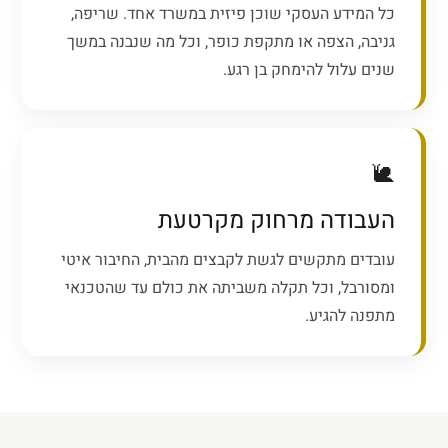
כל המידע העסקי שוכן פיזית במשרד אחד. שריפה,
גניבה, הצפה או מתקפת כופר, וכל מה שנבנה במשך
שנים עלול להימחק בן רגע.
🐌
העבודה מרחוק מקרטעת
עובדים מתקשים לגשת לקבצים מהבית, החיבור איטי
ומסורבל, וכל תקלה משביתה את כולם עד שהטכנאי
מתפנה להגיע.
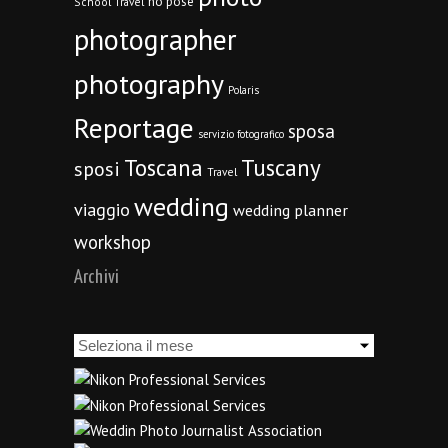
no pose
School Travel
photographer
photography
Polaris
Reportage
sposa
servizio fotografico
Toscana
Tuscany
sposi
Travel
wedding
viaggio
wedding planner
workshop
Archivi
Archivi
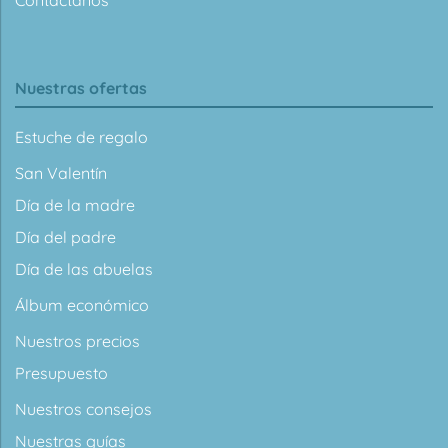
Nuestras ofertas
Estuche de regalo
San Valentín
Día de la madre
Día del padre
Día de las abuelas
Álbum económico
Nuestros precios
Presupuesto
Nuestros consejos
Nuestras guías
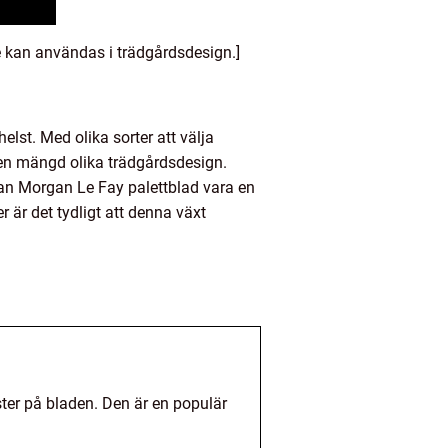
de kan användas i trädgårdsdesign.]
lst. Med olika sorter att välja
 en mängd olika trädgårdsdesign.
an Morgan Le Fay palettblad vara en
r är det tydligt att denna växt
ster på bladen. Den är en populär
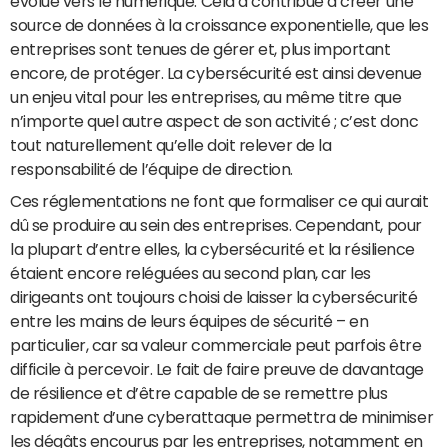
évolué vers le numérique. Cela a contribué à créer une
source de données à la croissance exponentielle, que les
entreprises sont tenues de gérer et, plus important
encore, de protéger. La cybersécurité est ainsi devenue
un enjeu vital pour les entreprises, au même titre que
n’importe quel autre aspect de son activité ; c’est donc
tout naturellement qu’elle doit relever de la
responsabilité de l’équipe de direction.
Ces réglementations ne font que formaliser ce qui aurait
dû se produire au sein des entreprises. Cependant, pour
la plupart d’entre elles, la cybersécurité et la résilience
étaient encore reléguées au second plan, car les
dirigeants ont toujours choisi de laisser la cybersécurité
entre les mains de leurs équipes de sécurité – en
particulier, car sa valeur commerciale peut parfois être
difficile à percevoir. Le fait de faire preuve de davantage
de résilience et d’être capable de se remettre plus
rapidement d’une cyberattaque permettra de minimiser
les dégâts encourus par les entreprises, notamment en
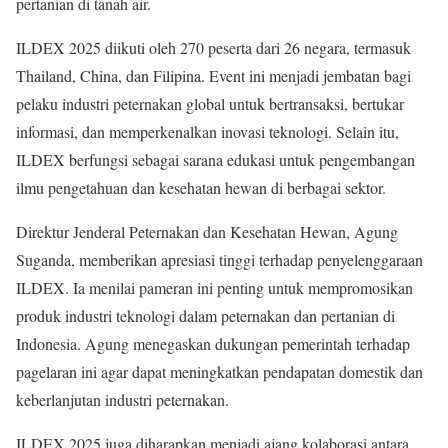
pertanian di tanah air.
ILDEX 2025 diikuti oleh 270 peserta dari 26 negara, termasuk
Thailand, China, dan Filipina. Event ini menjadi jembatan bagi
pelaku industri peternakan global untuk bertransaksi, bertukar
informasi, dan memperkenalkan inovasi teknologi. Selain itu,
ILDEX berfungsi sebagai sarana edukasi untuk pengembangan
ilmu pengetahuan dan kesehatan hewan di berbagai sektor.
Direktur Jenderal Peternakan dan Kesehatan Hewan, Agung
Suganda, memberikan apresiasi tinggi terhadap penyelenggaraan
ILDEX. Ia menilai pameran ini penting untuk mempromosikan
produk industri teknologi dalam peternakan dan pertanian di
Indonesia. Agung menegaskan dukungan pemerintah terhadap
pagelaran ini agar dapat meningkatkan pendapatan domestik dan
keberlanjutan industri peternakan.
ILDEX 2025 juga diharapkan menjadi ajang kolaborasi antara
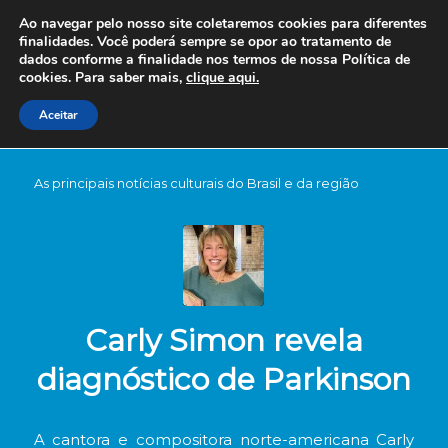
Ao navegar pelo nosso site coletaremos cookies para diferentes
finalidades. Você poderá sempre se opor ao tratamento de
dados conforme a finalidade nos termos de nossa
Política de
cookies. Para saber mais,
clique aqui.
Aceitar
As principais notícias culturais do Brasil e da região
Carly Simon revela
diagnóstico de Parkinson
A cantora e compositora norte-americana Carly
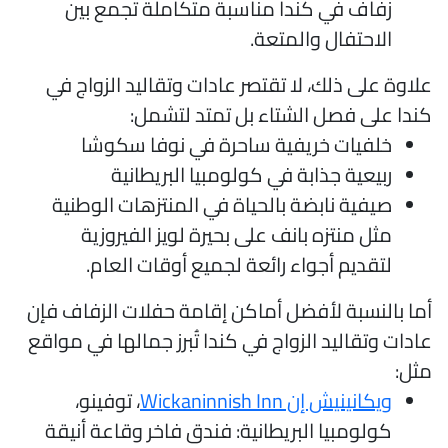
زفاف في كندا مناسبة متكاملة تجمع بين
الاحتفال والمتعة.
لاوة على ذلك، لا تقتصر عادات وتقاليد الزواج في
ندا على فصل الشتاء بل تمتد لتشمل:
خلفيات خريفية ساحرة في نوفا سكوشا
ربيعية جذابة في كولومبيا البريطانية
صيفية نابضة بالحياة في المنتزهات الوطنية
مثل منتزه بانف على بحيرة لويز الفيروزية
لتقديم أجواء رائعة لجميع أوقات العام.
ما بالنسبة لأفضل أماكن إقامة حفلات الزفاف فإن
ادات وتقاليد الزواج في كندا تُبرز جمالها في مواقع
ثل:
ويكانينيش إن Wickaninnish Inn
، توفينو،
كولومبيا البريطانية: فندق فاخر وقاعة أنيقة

● **What is needed**
Edit the listing from its first line through the line containing "Nuestras guías", changing "Travel" to "Journey" and leaving everything else unchanged. Omit the pictures from your answer.

● **Answer for this exercise**
כל המידע העסקי שוכן פיזית במשרד אחד. שריפה,
גניבה, הצפה או מתקפת כופר, וכל מה שנבנה במשך
שנים עלול להימחק בן רגע.
🐌
העבודה מרחוק מקרטעת
עובדים מתקשים לגשת לקבצים מהבית, החיבור איטי
ומסורבל, וכל תקלה משביתה את כולם עד שהטכנאי
מתפנה להגיע.
no pose
School Journey
photographer
photography
Polaris
Reportage
sposa
servizio fotografico
Toscana
Tuscany
sposi
Journey
wedding
viaggio
wedding planner
workshop
Archivi
Archivi
Nuestras ofertas
Estuche de regalo
San Valentín
Día de la madre
Día del padre
Día de las abuelas
Álbum económico
Nuestros precios
Presupuesto
Nuestros consejos
Nuestras guías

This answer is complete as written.